A 11/07 e a 21/07 de 2019, escrevi, com o Miguel Granja, sobre a instrumentalização política do preconceito, onde analisávamos a postura da esquerda perante o preconceito, denunciando a descarada e recorrente prática de manipulação política. A 8 de fevereiro deste ano, a respeito da banalização da autoridade e da retórica discursiva, abordei o comportamento de Mamadou Ba, referindo que o considerava curioso. Enquanto eu apenas via um homem ou uma pessoa, ele, ao olhar para mim, provavelmente, veria um branco. Em menos de 24 horas, Mamadou Ba acusava-me de ser “um racista engravatado”.

Há cerca de 20 anos participei num painel universitário onde se discutia o preconceito. Na altura, começava a ser notório o aproveitamento político que o BE em algumas temáticas. O preconceito era um desses temas.

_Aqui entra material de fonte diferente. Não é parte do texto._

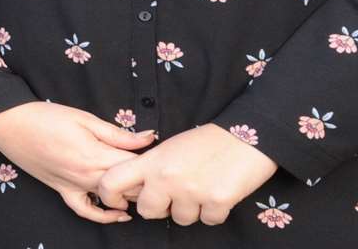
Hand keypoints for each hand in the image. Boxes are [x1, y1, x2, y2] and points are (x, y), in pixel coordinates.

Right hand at [0, 102, 155, 223]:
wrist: (11, 124)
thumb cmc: (47, 116)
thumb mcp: (86, 118)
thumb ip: (118, 134)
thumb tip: (148, 138)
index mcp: (95, 155)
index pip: (135, 168)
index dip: (151, 164)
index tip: (162, 157)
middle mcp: (87, 176)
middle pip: (127, 188)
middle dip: (145, 182)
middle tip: (157, 172)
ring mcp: (74, 186)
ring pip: (111, 200)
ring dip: (129, 196)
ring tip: (143, 187)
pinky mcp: (62, 190)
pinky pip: (84, 210)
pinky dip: (101, 216)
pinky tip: (117, 214)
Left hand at [95, 123, 276, 226]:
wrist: (247, 136)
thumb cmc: (208, 140)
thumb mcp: (171, 147)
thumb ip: (152, 167)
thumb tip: (140, 189)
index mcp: (153, 160)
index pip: (112, 181)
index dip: (110, 196)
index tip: (121, 200)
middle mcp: (167, 177)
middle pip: (147, 211)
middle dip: (161, 207)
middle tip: (176, 193)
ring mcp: (192, 191)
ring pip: (181, 219)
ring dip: (192, 209)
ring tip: (202, 186)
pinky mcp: (217, 202)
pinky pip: (208, 221)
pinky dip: (215, 212)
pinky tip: (220, 192)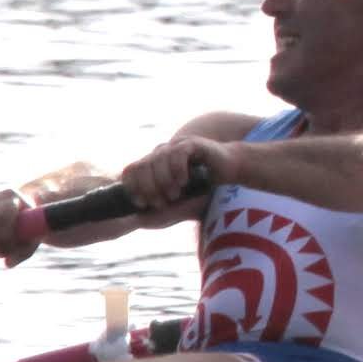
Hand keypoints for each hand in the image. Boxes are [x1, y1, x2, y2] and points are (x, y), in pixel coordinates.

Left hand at [115, 136, 229, 214]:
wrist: (231, 167)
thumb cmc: (204, 184)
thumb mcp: (179, 197)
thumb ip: (160, 204)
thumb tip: (138, 218)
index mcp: (154, 162)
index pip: (131, 170)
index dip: (132, 187)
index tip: (142, 204)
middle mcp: (161, 152)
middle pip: (141, 167)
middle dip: (148, 188)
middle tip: (161, 203)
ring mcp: (176, 145)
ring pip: (157, 160)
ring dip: (164, 182)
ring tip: (175, 195)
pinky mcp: (192, 143)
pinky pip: (177, 154)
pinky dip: (177, 171)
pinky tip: (184, 182)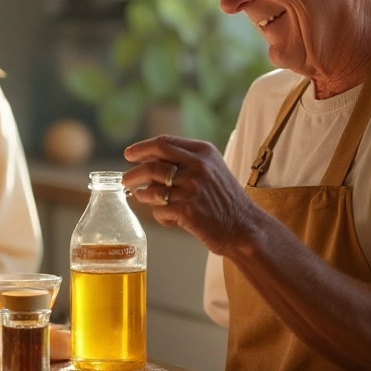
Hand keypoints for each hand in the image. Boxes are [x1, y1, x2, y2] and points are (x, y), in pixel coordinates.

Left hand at [122, 134, 258, 255]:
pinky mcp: (187, 210)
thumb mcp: (213, 169)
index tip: (129, 154)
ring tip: (141, 197)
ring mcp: (192, 189)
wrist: (245, 227)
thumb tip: (149, 160)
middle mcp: (198, 167)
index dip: (141, 148)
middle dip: (134, 172)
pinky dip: (159, 214)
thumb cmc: (226, 200)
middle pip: (152, 163)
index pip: (163, 143)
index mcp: (203, 152)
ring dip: (142, 194)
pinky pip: (159, 209)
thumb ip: (187, 161)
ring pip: (152, 188)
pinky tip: (167, 218)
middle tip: (125, 179)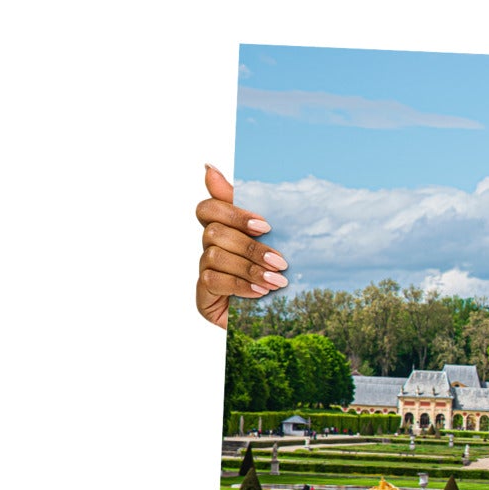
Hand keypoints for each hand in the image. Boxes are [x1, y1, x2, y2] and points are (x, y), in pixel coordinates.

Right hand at [195, 164, 284, 328]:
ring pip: (214, 256)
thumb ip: (249, 207)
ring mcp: (205, 273)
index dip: (233, 213)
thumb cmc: (280, 276)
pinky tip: (261, 294)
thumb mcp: (273, 240)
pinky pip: (212, 281)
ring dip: (249, 268)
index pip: (208, 209)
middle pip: (213, 232)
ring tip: (277, 281)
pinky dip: (239, 285)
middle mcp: (210, 249)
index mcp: (225, 231)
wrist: (285, 322)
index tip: (265, 226)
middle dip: (250, 246)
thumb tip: (209, 167)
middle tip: (281, 261)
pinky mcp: (203, 297)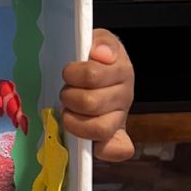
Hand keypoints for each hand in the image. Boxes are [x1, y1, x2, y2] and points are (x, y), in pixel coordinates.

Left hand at [59, 29, 134, 161]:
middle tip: (65, 93)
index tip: (68, 72)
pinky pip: (119, 149)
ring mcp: (121, 117)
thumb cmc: (95, 58)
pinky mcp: (117, 136)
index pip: (92, 75)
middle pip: (90, 103)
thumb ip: (102, 42)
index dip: (74, 74)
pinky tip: (91, 144)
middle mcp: (125, 96)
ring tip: (69, 112)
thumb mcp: (98, 40)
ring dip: (75, 122)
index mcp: (121, 70)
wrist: (103, 71)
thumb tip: (101, 54)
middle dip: (69, 97)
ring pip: (99, 128)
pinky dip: (104, 150)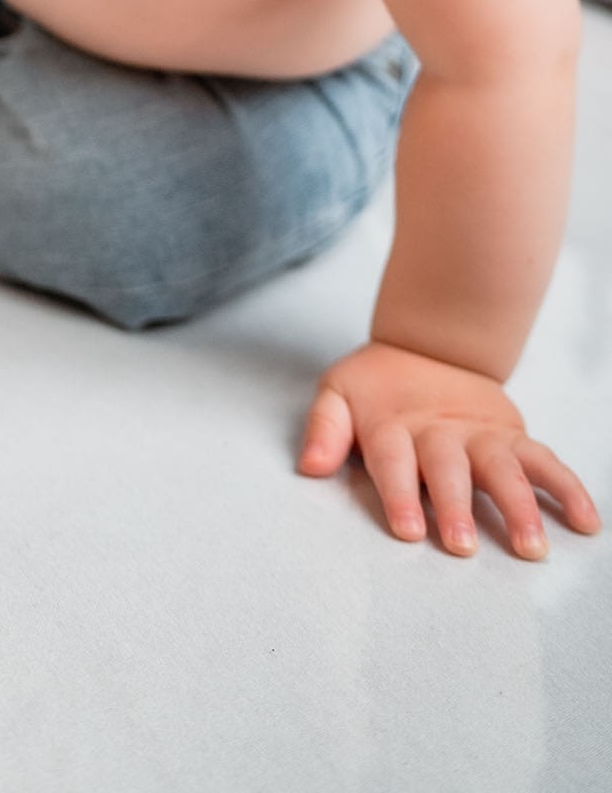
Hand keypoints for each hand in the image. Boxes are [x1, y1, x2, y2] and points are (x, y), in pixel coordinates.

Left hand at [298, 341, 600, 558]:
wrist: (428, 347)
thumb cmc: (378, 388)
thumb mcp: (339, 393)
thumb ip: (325, 428)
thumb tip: (309, 464)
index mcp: (393, 427)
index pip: (394, 462)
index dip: (400, 495)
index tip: (409, 529)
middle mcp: (440, 433)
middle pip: (449, 470)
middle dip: (456, 507)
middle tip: (462, 546)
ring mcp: (480, 435)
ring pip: (502, 469)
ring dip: (518, 507)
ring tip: (530, 546)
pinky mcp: (512, 437)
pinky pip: (544, 461)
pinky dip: (567, 488)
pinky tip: (586, 521)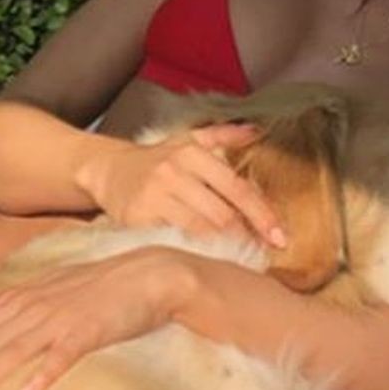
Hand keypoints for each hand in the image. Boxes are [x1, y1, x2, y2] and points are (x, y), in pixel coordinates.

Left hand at [0, 248, 194, 389]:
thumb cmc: (100, 288)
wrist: (150, 275)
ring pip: (12, 353)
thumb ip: (10, 301)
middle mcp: (33, 308)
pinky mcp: (88, 331)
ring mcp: (59, 319)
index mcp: (22, 300)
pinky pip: (61, 356)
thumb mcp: (48, 288)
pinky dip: (42, 374)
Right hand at [84, 126, 287, 248]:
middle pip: (222, 215)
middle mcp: (173, 173)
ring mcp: (153, 197)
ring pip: (200, 231)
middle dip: (247, 238)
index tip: (280, 237)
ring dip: (224, 248)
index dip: (262, 215)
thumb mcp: (188, 139)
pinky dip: (194, 252)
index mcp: (192, 153)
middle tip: (263, 254)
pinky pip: (174, 240)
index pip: (236, 188)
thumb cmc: (156, 159)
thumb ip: (224, 135)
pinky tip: (207, 259)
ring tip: (240, 258)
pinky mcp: (136, 220)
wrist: (108, 169)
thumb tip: (258, 130)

Nesse painel expressei o seguinte: Dizer que todos os brancos são racistas e tão estúpido como afirmar que todos os pretos são criminosos. Hoje acrescento que dizer que nenhum preto é racista é igualmente tão estupido como afirmar que nenhum branco é criminoso.

As manifestações para corrigir injustiças devem ser sempre apoiadas. Já aquelas que procuram fazer justiça pelas próprias mãos devem ser veementemente condenadas. Não é admissível ver cartazes a expressar insultos, o desrespeito pela propriedade privada, a promover o discurso do ódio e a morte de alguém. Por que razão é necessário insultar ou injuriar para sustentar uma posição?

Estes pseudo-activistas, que não passam de provocadores, ilustram na perfeição o racismo aversivo acima referido. Confundem intolerância com determinação, intransigência com pluralidade e se as suas reivindicações fossem atendidas aceitariam alegremente viver num regime totalitário. Em suma, são a antítese de Martin Luther King, Jr., e de tudo que ele representou.

A trágica morte de George Floyd está a ser instrumentalizada pelos radicais de esquerda e de direita. O discurso do ódio e do confronto não soluciona nada. Felizmente, no meio do caos, há quem seja sensato e lúcido. Esta norte-americana exemplifica-o.

“Nem todos os pretos são criminosos, Nem todos os brancos são racistas, Nem todos os polícias são maus. A ignorância existe em todas as cores”.

Como se combate o racismo? Com diálogo, tolerância, pacifismo, educação e decência. Protestar não é saquear, nem destruir. Para se construir uma sociedade melhor e mais tolerante, não há melhor exemplo do que Martin Luther King, Jr. Ainda bem que há quem não se tenha esquecido dele.